### Task
Reproduce the records below from their beginning through the line containing "list A compromise", inclusive, omitting the pictures.

### Data records
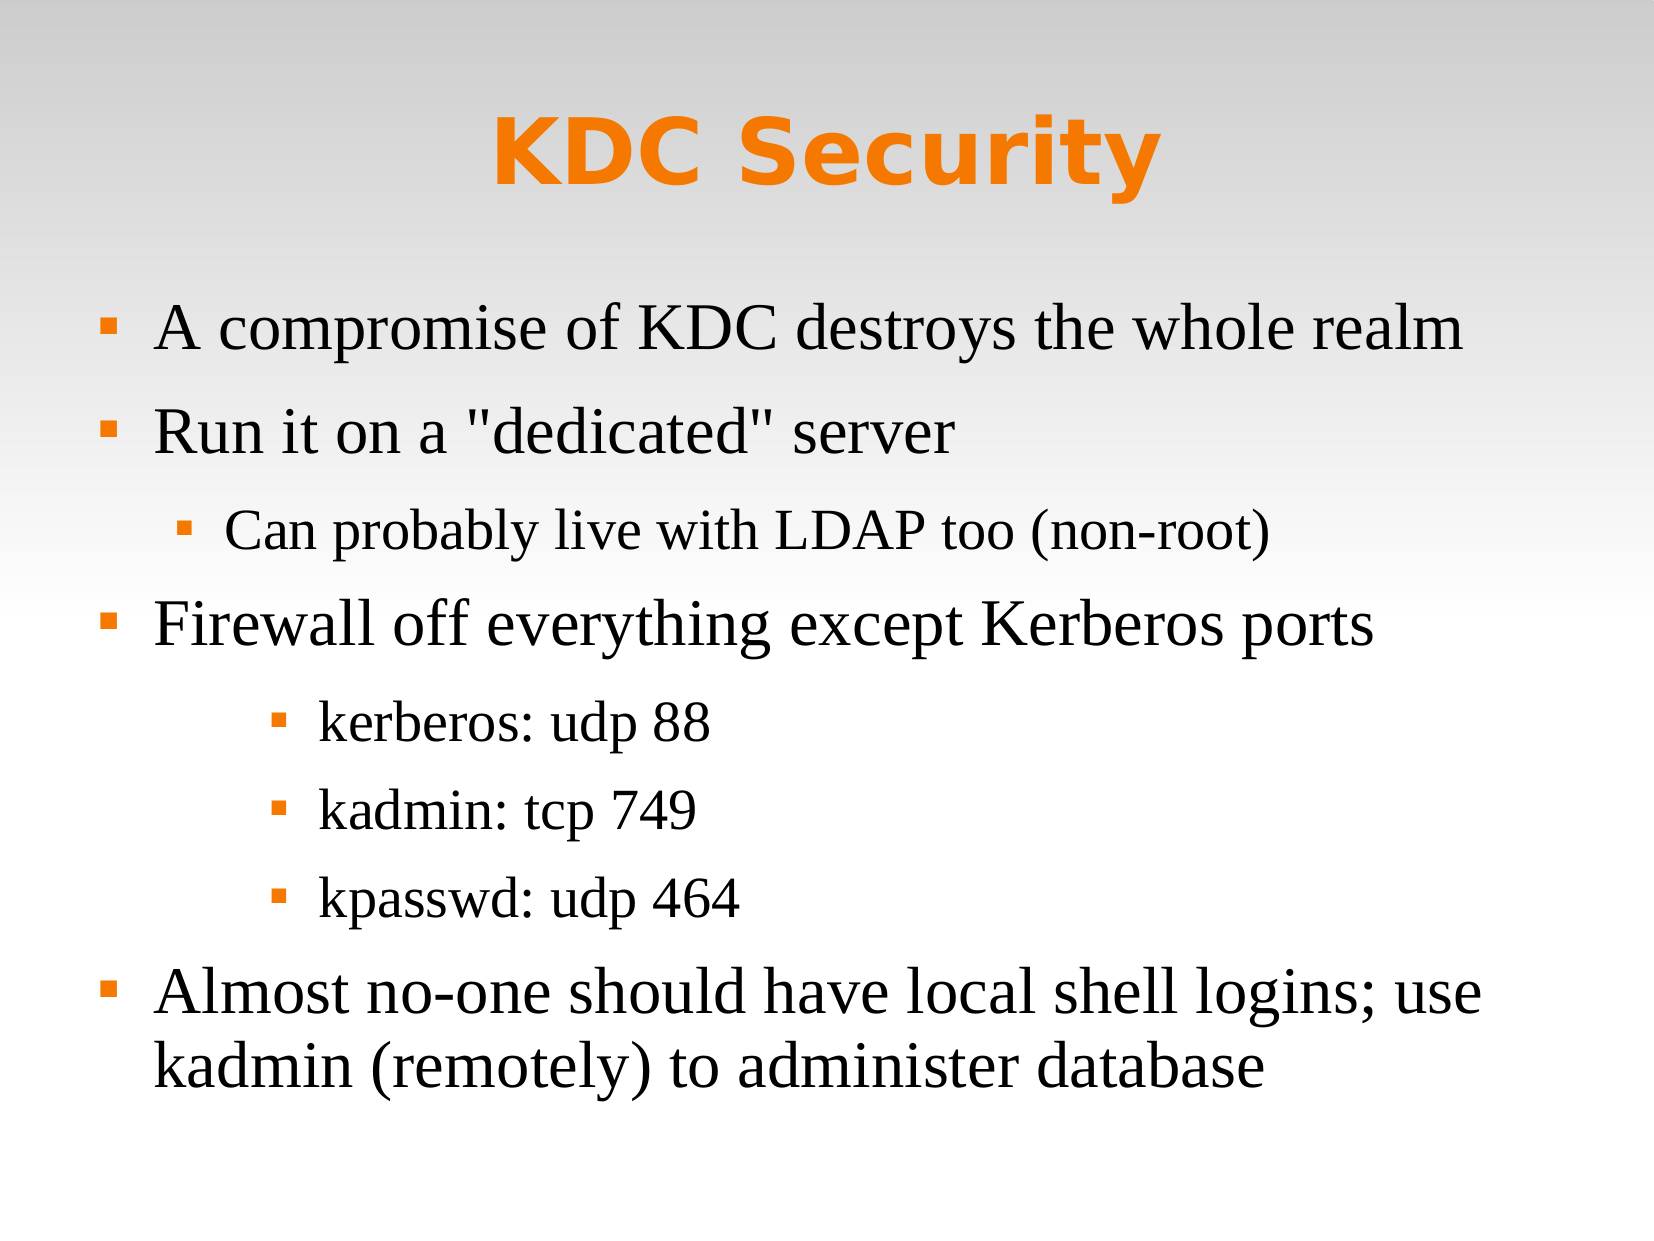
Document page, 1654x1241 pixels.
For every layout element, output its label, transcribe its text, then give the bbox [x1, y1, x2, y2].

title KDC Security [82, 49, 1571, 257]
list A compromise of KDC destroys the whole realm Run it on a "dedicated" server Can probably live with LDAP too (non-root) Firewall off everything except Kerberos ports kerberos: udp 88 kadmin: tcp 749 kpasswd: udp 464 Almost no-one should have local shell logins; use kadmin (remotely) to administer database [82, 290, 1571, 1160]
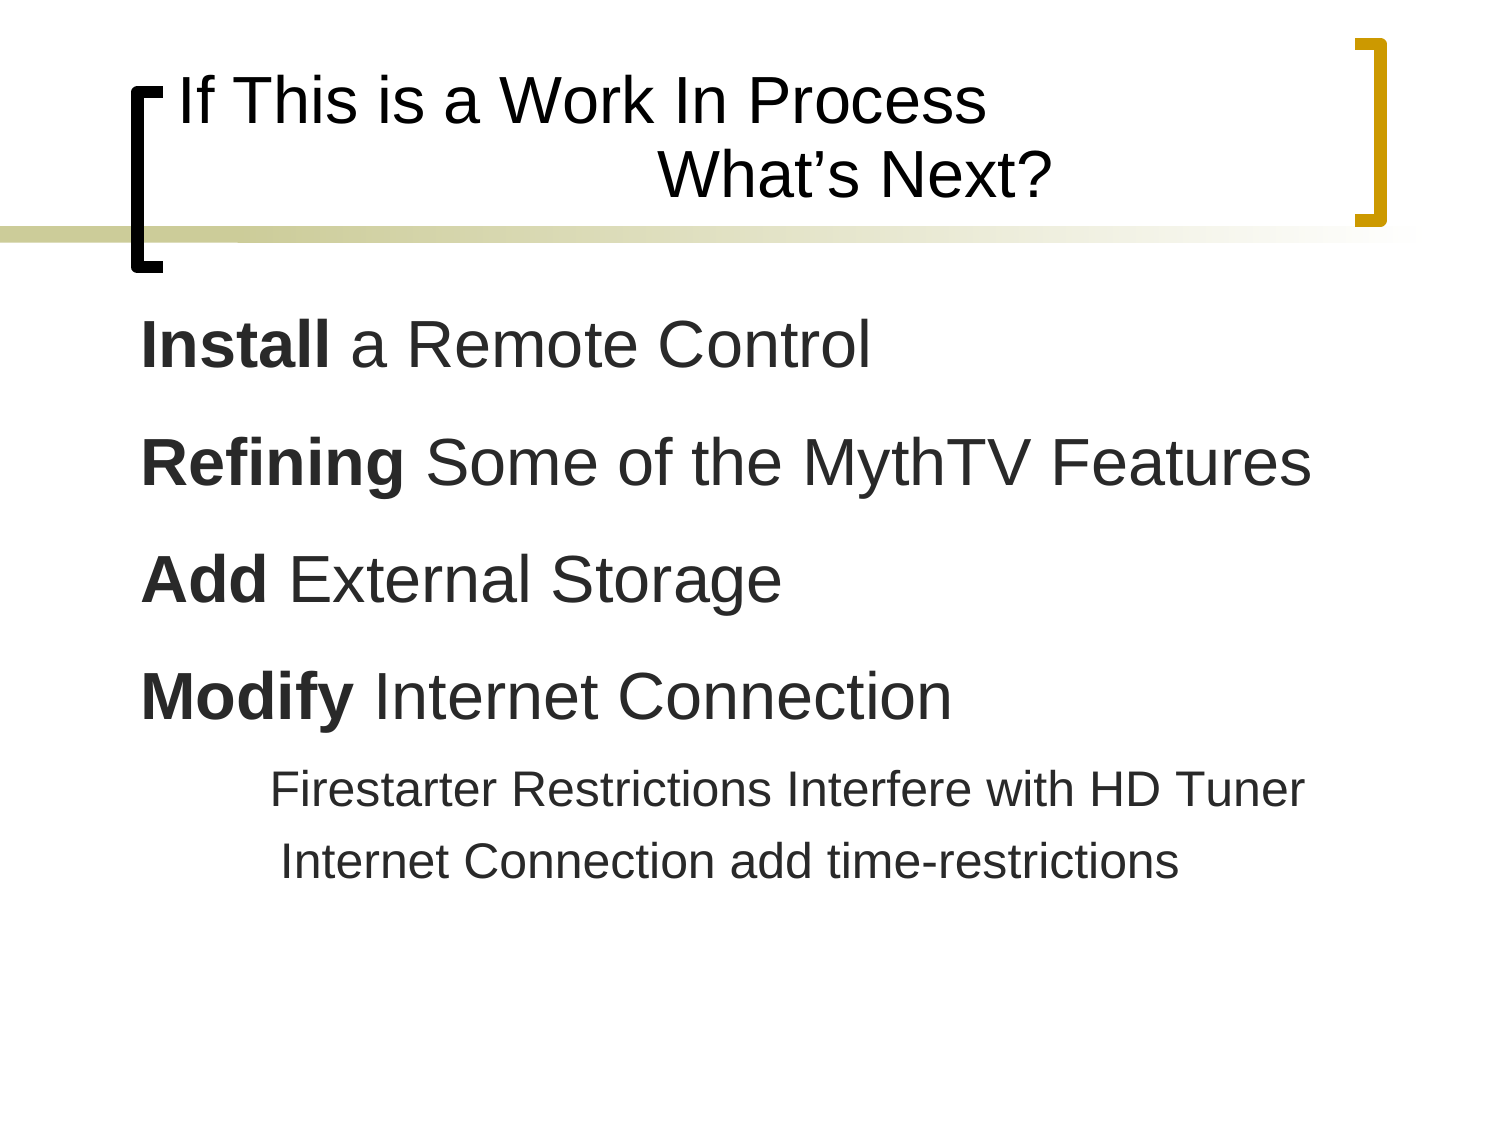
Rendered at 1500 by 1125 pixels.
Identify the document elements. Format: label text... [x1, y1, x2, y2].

### Worked answer
Document page, 1654x1241 pixels.
For every layout element, output its label, transcribe its text, then give the bbox [x1, y1, x2, y2].

title KDC Security [82, 49, 1571, 257]
list A compromise of KDC destroys the whole realm Run it on a "dedicated" server Can probably live with LDAP too (non-root) Firewall off everything except Kerberos ports kerberos: udp 88 kadmin: tcp 749 kpasswd: udp 464 Almost no-one should have local shell logins; use kadmin (remotely) to administer database [82, 290, 1571, 1160]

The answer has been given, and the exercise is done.